第六章 阴差阳错
四年后再次到达油茶峝的时候,跟一群天真可爱的孩子在一起,可最终还是一病不起。谘忭已经毕业快一年了,周末赶回油茶峝。陪着篱雨和母亲去中药铺取药,小心翼翼地抱着一大包熬好的中药汤,像抱着一个孩童。

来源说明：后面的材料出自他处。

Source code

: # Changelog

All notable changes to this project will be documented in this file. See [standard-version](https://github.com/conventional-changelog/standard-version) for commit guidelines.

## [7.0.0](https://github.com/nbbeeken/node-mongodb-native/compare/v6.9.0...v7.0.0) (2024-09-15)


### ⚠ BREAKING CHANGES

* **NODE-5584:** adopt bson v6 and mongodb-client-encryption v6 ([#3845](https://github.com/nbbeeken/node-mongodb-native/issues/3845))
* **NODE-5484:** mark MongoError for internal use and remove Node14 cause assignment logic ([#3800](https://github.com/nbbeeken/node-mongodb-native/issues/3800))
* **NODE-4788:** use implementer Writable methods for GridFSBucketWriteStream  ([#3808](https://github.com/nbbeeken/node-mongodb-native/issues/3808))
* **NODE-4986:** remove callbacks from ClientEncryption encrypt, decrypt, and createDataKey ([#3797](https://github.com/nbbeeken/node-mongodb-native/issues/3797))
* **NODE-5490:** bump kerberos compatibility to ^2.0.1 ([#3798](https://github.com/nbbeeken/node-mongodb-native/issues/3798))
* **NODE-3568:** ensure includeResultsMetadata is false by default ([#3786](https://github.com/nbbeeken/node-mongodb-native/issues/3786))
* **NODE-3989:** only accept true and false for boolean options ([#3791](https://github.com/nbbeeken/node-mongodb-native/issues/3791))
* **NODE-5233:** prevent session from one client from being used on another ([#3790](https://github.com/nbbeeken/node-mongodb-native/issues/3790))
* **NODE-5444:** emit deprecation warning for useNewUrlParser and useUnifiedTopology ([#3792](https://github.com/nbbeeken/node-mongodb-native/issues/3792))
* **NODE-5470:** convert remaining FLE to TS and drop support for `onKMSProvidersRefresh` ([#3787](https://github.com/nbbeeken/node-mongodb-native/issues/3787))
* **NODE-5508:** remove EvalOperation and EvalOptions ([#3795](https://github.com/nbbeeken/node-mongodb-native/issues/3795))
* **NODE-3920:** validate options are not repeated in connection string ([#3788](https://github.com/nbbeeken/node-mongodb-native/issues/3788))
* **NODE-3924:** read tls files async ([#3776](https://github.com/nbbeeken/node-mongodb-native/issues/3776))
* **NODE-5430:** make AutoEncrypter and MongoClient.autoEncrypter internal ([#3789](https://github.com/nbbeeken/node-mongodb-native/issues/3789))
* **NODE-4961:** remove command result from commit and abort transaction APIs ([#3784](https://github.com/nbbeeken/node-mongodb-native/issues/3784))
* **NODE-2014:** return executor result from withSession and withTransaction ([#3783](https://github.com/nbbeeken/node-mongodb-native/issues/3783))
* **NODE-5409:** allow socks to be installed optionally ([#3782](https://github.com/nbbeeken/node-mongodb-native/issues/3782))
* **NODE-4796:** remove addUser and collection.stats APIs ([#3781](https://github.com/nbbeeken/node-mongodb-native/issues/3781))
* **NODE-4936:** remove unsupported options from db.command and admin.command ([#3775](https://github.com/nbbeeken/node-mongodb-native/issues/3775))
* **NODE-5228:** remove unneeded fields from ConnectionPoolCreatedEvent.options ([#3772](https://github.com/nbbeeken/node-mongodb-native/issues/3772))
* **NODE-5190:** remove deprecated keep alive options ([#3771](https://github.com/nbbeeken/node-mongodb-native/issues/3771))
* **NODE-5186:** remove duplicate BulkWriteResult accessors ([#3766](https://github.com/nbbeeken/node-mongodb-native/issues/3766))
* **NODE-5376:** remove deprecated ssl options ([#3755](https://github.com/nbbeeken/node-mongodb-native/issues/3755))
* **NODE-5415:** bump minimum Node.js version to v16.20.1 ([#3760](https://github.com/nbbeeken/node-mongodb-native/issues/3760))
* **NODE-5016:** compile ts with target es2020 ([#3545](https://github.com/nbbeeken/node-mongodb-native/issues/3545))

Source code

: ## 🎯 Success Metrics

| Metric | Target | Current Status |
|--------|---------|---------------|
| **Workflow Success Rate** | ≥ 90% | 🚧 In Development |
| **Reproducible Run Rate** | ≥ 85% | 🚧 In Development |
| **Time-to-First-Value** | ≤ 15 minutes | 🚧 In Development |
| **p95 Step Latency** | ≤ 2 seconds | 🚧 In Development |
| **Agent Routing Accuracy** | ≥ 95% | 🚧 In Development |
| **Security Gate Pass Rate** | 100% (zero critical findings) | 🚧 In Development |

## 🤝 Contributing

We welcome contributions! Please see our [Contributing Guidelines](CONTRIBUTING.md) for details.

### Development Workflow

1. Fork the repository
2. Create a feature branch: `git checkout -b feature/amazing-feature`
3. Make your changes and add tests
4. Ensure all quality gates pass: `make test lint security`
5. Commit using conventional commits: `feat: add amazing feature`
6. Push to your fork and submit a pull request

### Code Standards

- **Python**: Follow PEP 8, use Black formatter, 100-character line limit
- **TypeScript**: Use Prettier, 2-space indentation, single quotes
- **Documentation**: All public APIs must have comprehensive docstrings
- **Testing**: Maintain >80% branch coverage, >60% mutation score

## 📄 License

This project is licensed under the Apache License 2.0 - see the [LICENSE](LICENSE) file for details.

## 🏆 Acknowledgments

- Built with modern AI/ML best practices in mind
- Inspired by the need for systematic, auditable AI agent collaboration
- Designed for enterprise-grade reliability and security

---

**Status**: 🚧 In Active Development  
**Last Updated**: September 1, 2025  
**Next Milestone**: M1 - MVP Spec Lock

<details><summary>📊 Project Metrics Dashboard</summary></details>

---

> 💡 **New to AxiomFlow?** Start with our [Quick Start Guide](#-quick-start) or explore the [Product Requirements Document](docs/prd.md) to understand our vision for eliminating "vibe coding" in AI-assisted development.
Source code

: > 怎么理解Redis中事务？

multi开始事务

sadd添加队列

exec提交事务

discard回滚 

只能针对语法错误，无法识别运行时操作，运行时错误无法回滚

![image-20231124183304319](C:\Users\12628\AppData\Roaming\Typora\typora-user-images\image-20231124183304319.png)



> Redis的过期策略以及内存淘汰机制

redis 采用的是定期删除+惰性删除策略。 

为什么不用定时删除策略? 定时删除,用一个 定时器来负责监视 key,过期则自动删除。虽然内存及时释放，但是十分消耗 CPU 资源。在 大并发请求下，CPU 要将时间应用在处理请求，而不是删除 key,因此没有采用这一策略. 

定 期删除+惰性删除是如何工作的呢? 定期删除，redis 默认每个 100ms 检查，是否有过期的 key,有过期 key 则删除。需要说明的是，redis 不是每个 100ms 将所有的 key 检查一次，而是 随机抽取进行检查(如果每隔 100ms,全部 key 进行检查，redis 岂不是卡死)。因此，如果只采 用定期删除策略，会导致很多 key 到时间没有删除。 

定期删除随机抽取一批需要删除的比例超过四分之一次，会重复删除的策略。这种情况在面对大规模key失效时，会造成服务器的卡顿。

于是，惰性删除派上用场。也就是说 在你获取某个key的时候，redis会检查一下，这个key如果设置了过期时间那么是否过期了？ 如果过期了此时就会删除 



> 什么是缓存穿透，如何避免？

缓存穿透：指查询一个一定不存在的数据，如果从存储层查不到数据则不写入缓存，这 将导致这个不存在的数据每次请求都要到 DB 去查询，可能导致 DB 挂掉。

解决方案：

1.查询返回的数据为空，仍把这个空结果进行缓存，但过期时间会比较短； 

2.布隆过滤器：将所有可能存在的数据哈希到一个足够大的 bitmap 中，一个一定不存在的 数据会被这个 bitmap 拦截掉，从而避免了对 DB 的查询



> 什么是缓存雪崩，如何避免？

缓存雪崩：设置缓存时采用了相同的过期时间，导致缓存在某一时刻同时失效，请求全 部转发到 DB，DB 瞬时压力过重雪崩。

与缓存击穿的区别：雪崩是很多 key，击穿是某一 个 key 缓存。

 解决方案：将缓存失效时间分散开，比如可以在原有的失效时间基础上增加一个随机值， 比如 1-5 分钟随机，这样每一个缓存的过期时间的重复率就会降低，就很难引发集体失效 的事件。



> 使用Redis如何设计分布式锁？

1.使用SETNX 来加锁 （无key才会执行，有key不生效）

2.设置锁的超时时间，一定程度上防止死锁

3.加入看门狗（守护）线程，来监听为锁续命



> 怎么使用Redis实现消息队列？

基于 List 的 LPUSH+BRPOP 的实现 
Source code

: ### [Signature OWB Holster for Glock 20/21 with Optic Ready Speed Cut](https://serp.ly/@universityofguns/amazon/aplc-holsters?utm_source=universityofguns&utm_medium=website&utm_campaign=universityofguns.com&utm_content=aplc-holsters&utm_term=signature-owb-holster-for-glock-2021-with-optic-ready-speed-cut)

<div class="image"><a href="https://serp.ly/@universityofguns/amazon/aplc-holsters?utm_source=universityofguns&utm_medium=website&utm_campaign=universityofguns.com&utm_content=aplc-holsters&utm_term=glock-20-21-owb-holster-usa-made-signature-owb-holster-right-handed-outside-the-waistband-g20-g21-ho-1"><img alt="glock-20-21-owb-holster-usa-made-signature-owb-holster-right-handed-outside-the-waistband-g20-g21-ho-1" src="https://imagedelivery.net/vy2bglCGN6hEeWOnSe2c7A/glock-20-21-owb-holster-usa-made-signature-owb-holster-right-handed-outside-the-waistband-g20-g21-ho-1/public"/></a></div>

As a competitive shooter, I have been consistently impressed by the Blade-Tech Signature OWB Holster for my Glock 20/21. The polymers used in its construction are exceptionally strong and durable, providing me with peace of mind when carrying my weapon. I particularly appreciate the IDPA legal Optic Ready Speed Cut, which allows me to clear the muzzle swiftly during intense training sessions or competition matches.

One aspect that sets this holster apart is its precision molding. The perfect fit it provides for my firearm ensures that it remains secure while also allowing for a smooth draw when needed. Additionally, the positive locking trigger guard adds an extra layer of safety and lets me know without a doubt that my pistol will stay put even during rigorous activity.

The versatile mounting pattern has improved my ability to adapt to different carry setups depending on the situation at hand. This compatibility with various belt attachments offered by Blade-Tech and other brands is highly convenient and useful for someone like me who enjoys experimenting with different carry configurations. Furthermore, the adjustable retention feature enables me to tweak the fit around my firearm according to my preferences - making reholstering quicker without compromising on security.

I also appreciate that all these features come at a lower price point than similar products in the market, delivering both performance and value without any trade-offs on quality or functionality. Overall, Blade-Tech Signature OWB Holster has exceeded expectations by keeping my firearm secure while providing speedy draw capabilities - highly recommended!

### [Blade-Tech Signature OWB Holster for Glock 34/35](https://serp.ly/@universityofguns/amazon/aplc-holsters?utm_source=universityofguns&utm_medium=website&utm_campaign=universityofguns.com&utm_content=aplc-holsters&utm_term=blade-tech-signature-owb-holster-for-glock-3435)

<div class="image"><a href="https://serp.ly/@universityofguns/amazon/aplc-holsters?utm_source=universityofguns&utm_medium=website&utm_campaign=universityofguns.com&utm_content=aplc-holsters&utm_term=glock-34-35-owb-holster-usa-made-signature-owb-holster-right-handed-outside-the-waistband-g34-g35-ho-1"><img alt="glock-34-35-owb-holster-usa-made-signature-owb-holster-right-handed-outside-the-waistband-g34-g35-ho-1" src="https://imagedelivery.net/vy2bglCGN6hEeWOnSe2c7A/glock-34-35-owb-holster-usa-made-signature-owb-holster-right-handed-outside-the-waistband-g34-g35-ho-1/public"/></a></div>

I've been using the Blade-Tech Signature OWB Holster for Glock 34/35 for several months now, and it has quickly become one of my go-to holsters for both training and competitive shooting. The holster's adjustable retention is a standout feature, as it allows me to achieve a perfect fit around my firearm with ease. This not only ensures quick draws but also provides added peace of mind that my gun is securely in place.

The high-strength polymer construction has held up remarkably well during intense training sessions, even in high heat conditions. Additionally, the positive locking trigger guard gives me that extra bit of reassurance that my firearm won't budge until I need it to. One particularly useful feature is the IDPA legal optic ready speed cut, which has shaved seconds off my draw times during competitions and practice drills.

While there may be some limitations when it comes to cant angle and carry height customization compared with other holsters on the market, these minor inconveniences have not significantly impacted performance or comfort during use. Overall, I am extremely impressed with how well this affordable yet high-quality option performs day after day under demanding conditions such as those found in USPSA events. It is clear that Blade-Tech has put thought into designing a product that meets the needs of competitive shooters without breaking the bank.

每天早上与母亲一起去滨河广场,那里每天都有一个老爷爷练太极。她跟着他学舞剑,锻炼身体,一个星期后,学会了一整套《福满乾坤》。日子不紧不慢地过着,很少去学校,多半时间在家里休息。母亲变着法儿给她做病号餐,她不希望她记得从前的事,所以让她喝酒。买来新鲜的酒酿,与黑豆同煮,加入两颗鸡蛋。或者买一两条新鲜的野生鲫鱼,炖煮的时候加入几勺白酒,这样,也是每天昏睡。
篱雨是希望自己清醒的,可现实却一直让她犯浑。
谘忭再次来的时候,篱雨穿了一件灰色条纹棉布长袖T恤,外面套一件白色拉链马甲,黑色镶钻高跟鞋,宽腿黑色布袋裤,看起来十分干练。她带他去了她年少时经常去的滨河公园,河水水位上涨,吊桥已经拆毁。她站在河边,看到一名男子在河边洗衣服。长这么大,她从来没见过男子会去河边洗衣服。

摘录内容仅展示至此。